About this task
Your reply should hold every entry below exactly as written and none of the pictures.

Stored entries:
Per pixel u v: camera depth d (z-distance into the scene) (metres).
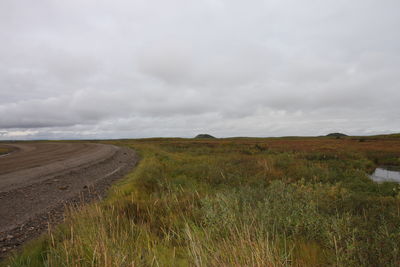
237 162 10.64
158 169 8.72
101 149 25.89
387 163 15.00
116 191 5.83
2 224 4.10
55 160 14.62
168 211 3.73
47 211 4.82
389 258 1.88
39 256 2.55
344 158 13.96
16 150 27.73
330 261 1.98
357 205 4.07
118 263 1.90
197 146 28.20
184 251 2.38
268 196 4.05
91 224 2.86
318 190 4.90
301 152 16.66
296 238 2.61
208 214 2.98
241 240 2.00
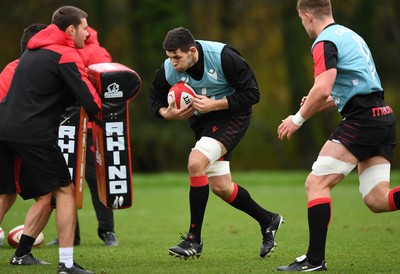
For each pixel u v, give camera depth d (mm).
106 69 23250
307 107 21000
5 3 119125
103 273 21734
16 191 23109
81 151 23281
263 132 128500
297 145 124250
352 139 21375
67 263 21406
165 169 120000
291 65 119188
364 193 22875
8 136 21219
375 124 21375
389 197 22375
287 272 21219
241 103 23953
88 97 21344
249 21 126750
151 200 55594
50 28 21859
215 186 24906
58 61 21422
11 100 21547
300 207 48625
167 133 115000
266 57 128875
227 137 24125
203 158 23734
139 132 114875
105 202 23641
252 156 128750
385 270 21984
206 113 24766
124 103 23375
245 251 27938
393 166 123000
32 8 119625
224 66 23859
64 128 26203
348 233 34188
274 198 55719
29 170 21375
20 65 21766
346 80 21500
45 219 24016
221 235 34125
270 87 129500
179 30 23500
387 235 33312
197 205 23750
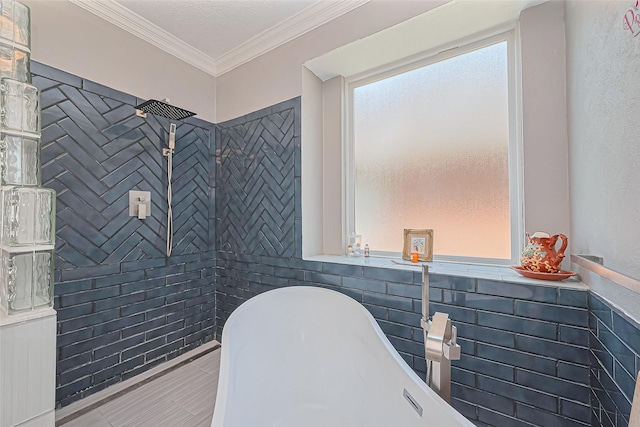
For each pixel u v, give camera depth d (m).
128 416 1.40
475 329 1.23
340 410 1.32
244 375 1.24
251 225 2.04
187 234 2.05
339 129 1.96
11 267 0.97
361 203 1.93
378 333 1.27
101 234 1.58
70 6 1.46
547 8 1.25
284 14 1.67
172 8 1.60
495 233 1.46
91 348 1.53
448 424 0.80
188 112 1.71
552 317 1.07
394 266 1.50
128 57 1.70
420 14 1.36
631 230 0.68
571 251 1.18
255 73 2.02
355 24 1.57
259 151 2.00
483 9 1.31
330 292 1.59
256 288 2.00
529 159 1.28
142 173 1.78
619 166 0.73
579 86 1.04
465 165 1.55
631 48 0.67
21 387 0.95
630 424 0.58
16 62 1.09
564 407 1.04
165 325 1.90
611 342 0.84
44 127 1.36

Answer for this exercise
Per pixel u v: camera depth d (z-distance into the scene) (metres).
237 162 10.64
158 169 8.72
101 149 25.89
387 163 15.00
116 191 5.83
2 224 4.10
55 160 14.62
168 211 3.73
47 211 4.82
389 258 1.88
39 256 2.55
344 158 13.96
16 150 27.73
330 261 1.98
357 205 4.07
118 263 1.90
197 146 28.20
184 251 2.38
268 196 4.05
91 224 2.86
318 190 4.90
301 152 16.66
296 238 2.61
208 214 2.98
241 240 2.00
For each pixel u v, give camera depth d (mm).
106 69 23250
307 107 21000
5 3 119125
103 273 21734
16 191 23109
81 151 23281
263 132 128500
297 145 124250
352 139 21375
67 263 21406
165 169 120000
291 65 119188
364 193 22875
8 136 21219
375 124 21375
389 197 22375
287 272 21219
241 103 23953
88 97 21344
249 21 126750
151 200 55594
50 28 21859
215 186 24906
58 61 21422
11 100 21547
300 207 48625
167 133 115000
266 57 128875
227 137 24125
203 158 23734
139 132 114875
105 202 23641
252 156 128750
385 270 21984
206 113 24766
124 103 23375
245 251 27938
393 166 123000
32 8 119625
224 66 23859
64 128 26203
348 233 34188
274 198 55719
29 170 21375
20 65 21766
346 80 21500
45 219 24016
221 235 34125
270 87 129500
179 30 23500
387 235 33312
197 205 23750
For each pixel u v, give camera depth d (m).
128 416 1.40
475 329 1.23
340 410 1.32
244 375 1.24
251 225 2.04
187 234 2.05
339 129 1.96
11 267 0.97
361 203 1.93
378 333 1.27
101 234 1.58
70 6 1.46
547 8 1.25
284 14 1.67
172 8 1.60
495 233 1.46
91 348 1.53
448 424 0.80
188 112 1.71
552 317 1.07
394 266 1.50
128 57 1.70
420 14 1.36
631 230 0.68
571 251 1.18
255 73 2.02
355 24 1.57
259 151 2.00
483 9 1.31
330 292 1.59
256 288 2.00
529 159 1.28
142 173 1.78
619 166 0.73
579 86 1.04
465 165 1.55
631 48 0.67
21 387 0.95
630 424 0.58
16 62 1.09
564 407 1.04
165 325 1.90
611 342 0.84
44 127 1.36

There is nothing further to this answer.